I am of the firm belief that almost every exercise has a rightful place in a client’s strength routine. If not to keep your client’s happy, but to keep you mentally sane after the 400th bench press of the day. Some of my clients are convinced I am making exercises up as I go and most of the time they are right! Exercise diversity is important for client progression and for avoiding plateaus. It can sometimes be difficult to decide if body weight or weight training is the right way to start a strength routine. Both body weight and strength exercises have their benefits and disadvantages when trying to increase a client’s performance. Here's how it breaks down...
Benefits of Body Weight
There are numerous benefits to doing body weight exercises and quite frankly they are my go to for new clients. I always have new clients go through a variety of body weight exercises during our initial consult. This allows me to assess form, mobility, balance and joint pain with the client being none the wiser. Another obvious benefit of body weight exercises is that they can conveniently be done anywhere with NO equipment.
Body weight exercises are best for beginners, allow clients to work on technique, great for joint stabilization, aide with balance and can teach body awareness. Many core exercises are basically a body weight exercise and you can’t get more fundamental than a plank. Even advanced yoga and power yoga include many different body weight exercises. I’ve said it many times before, but the four best exercises are the deadlift, squat, pullup and pushup. Four great exercises that all have body weight variations.

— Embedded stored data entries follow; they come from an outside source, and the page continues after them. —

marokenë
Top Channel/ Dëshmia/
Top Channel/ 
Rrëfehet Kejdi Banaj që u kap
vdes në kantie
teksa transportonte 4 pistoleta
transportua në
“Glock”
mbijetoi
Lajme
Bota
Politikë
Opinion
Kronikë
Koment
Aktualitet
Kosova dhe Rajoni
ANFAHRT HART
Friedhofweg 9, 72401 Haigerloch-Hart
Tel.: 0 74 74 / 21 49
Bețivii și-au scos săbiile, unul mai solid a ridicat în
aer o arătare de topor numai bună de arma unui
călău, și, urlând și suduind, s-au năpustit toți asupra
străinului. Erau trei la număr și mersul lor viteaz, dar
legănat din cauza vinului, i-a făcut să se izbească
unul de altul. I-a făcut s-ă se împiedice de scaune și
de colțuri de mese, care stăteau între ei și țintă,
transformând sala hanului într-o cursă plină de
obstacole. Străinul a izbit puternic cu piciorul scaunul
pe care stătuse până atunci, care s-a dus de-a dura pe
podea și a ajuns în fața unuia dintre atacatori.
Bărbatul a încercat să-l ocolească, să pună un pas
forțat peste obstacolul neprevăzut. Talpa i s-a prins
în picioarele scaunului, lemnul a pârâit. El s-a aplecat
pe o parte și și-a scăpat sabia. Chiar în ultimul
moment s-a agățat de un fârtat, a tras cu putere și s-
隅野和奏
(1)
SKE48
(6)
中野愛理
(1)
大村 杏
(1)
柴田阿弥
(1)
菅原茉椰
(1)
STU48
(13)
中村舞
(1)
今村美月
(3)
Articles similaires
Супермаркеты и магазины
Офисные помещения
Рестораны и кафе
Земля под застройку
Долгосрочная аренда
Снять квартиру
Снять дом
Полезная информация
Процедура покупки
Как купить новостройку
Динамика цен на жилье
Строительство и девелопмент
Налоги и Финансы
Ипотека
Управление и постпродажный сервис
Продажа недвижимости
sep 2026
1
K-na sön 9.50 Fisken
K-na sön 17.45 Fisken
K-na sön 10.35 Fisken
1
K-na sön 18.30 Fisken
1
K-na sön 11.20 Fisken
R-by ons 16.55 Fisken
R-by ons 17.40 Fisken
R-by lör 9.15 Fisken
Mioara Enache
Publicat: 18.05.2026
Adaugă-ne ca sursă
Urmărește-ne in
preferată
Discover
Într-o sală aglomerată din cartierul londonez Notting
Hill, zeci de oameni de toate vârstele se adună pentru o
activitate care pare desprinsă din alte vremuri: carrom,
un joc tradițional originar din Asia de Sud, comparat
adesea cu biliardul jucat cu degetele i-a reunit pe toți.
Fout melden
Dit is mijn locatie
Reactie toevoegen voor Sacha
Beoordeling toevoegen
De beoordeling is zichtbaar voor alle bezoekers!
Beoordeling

There are a few downsides to body weight exercises that I feel the need to mention. Although there is no equipment necessary, progression tends to be limited with body weight exercises. Once you have mastered the body weight squat, there isn’t much after that unless you want to do 100 reps, which can be an “ouchie” for the knees. A single leg squat could be a logical progression. However, this exercise is more complicated and may be too much of a jump after a simple body weight squat.
Pullups and pushups are often difficult body weight exercises for many clients to master. If anything, I have client’s work backwards starting on machines before progressing to these two exercises. Another thing to consider is that clients may not fully understand your body weight plan. Many clients feel that they aren’t doing anything unless they are throwing some iron around.
Add a little weight
There are a variety of situations where body weight exercises may not be the best place to start a client. In addition, more advanced exercises such as squats and deadlifts need a little weight to help que form. Ever asked a client to squat and it seems like they are break dancing rather than squatting? Then, throw a body bar across their shoulders, ask them to front squat and half those awkward moves disappear? Sometimes the body needs some added weight to do what it naturally knows how to do.
I like to find out my client’s hobbies so I can tailor their strength routine to meet their extracurricular needs. For example, avid gardeners need a strong back so deadlifts are a must. Adding weight to movements your clients do during their hobbies will improve their performance and keep them injury free.
Another thing to consider is that body weight exercises often times require clients to accumulate reps in order to see progression. More reps can be less productive than added weight for fewer reps. I would never have a client do hundreds of pushups when 3 sets of 10 reps with a decent weight would suffice. Overuse injuries tend to increase as repetitions increase. Also, weighted exercises may be easier to modify for clients especially when it comes to pullups. We’ve all had that client that can’t do a pullup or can only knock-out one rep. We would obviously start them out with lat pulldowns and assisted pullups in the hopes of progressing them to additional pullups.